I’m interested in fitting mixed effects models with large dataset that don’t fit on memory.
R’s lme4 it’s too slow and doesn’t work if the dataset is large (a fraction of your RAM).
speedglm and mgcv are a little bit faster but still have problems.
I’ve decided to move to Julia to try to find a better option.
Mixedmodels.jl is like lme4.
Does Julia have something more like mgcv, faster and able to run Generalized additive mixed models?
Or something able to fit mixed-effects models with datasets of around 50GB (on a computer with 12GB)?
I mean not loading everything on memory, automatically streaming to disk as necessary.
Another option would be Spark or Flink, they work with very large datasets but I think they don’t have any implementation of mixed-effects models.
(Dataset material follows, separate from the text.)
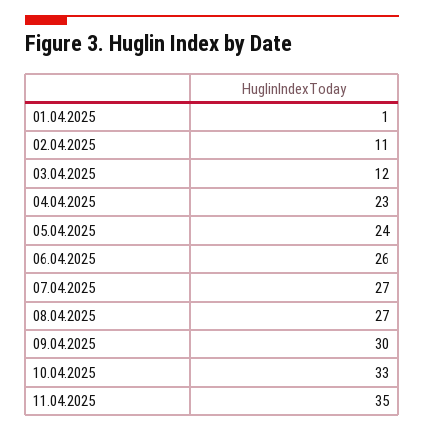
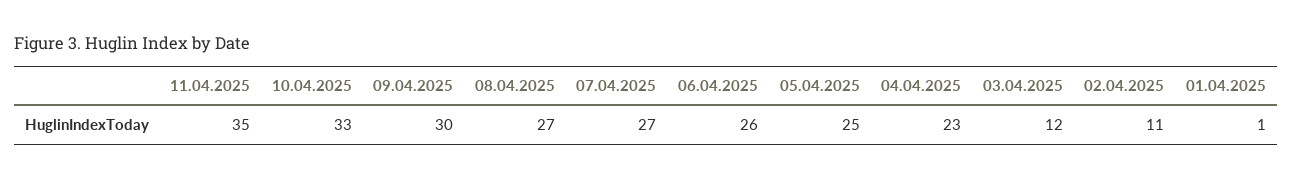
05.04.2025: 24 -> 25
By the way, although MixedModels.jl is similar in design to lme4 (not surprising given my involvement in both projects) it is much more careful of the storage usage and generally much faster.
In sas, this can be done but pretty slowly. In r, sparklyr can do regressions. For fixed effects, you can add dummy group variables by yourself. Not sure about out of memory random effect model fitting.
I recently had to implement a daily time series across 4 years of daily data and 110 regional units. Memory was a constraint even with lme4, though I didn’t get a chance to try MixedModels. The regression was instant with reghdfe, so I’m curious what the prospects are for incorporation into MixedModels, or even better, GLM.